* Start Passage given *

Sunday, August 18, 2013

Recovery Rising Blog Returns: The Crazy in my Head Wants To Say Hi To The World!



My head is literally overflowing with blog posts that won't leave until I get them out.  The good, the bad, the bat shit crazy, most of all the recovery.  I'm probably going to do the whole 30 day challenge thing but since I have some issues with commitment I am going to just....um.....show up at my computer everyday and see what happens.  Little mind tricks I have to play with myself.

I heard a great line from someone in recovery that I am getting to know and loving every minute of it.  I was sharing with her how right now in my life I am not sure about anything.  I am not really connected to anything,  things I once enjoyed don't hold the same interest for me, I feel like I am in an in -between,  no mans land zone and it is just plain weird.  She said, "It sounds like you are backing up and getting ready to punt."  I said, "What?"  She said once again, "It sounds like you are backing up and getting ready to punt.  You are simply stepping back, gearing up, evaluating, and getting ready for your next move forward."  She may not have said it in those exact words but the whole backing up and punting reference was right on.:)  I got what she meant and that is how I remember it.  Its all part of just be-ing and changing and re-evaluating. I am also going through some intense dietary changes to heal myself of candida too.  It just never ends.

Anyways.  The one thing that keeps going through my mind besides the voice that tells me, "Get your ass to recovery meetings" is "start blogging again."  Oh yeah.  I had some interesting conversations in my head with this voice about blogging again.  For starters I feel I have nothing to say.  Blah. Blah.  Funny I have nothing to say,yet, I have a whole list of blog post topics that came flooding out of me this past weekend.

* End Passage given *

To-do list:
- a) In the recovery blog post, what does the person in recovery say it sounds like the writer is doing?
- b) Reproduce the recovery blog post word for word from "Anyways.  The one" to "this past weekend.".

* Start Data block *

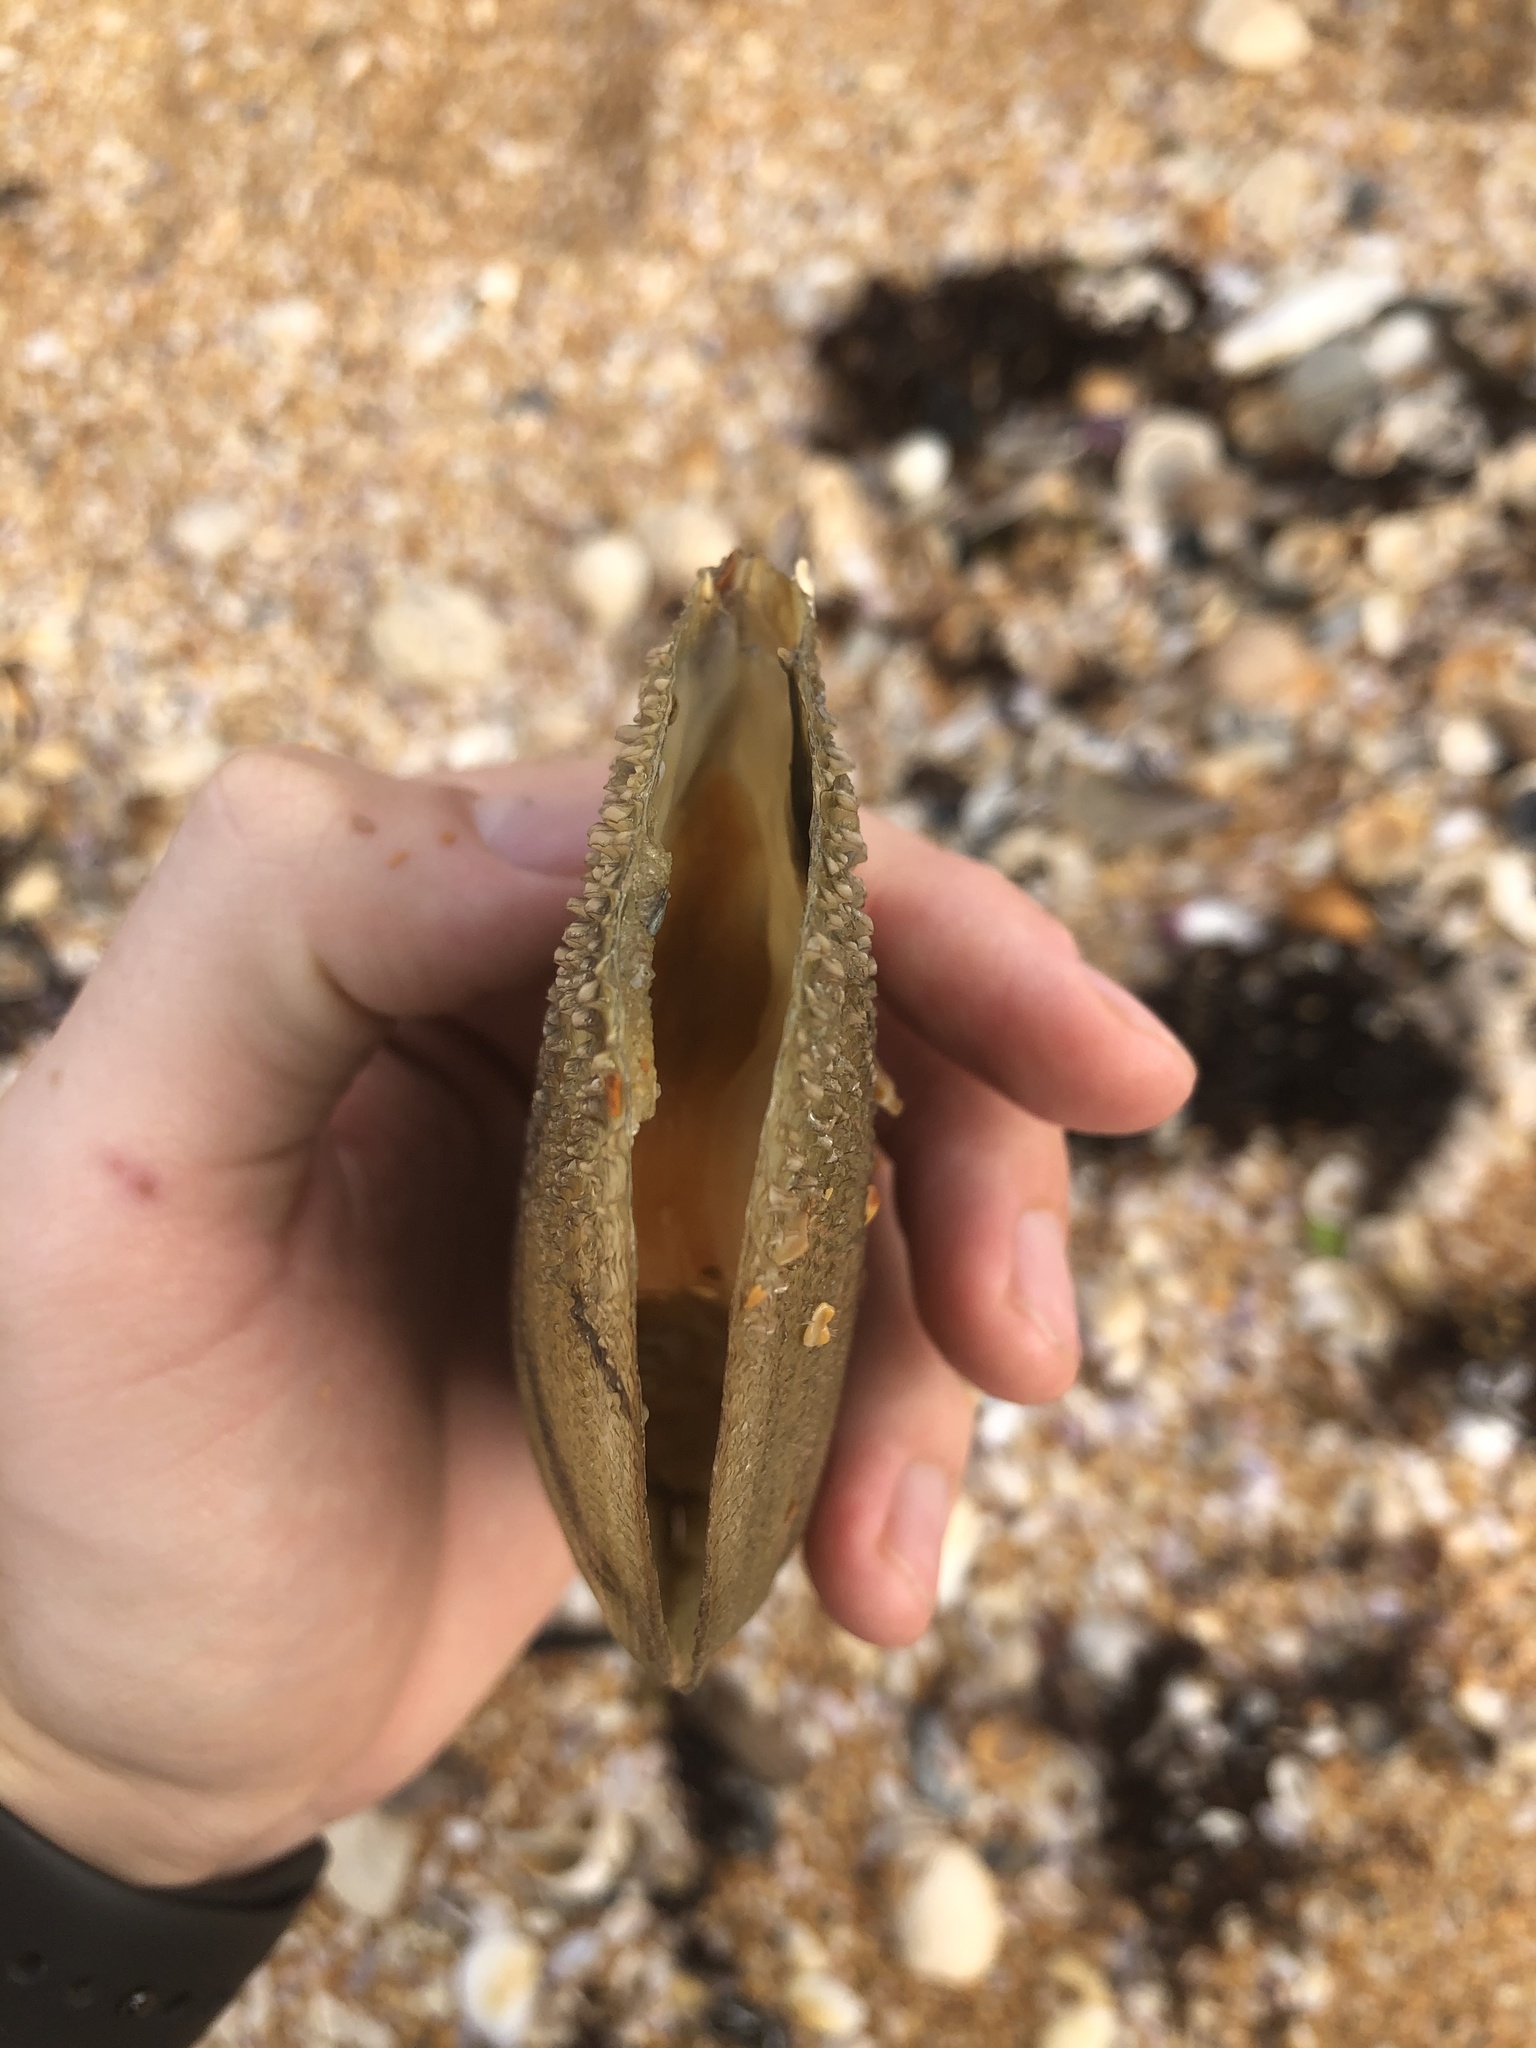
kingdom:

* End Data block *

Task solutions:
- a) Backing up and getting ready to punt.

- b)
Anyways.  The one thing that keeps going through my mind besides the voice that tells me, "Get your ass to recovery meetings" is "start blogging again."  Oh yeah.  I had some interesting conversations in my head with this voice about blogging again.  For starters I feel I have nothing to say.  Blah. Blah.  Funny I have nothing to say,yet, I have a whole list of blog post topics that came flooding out of me this past weekend.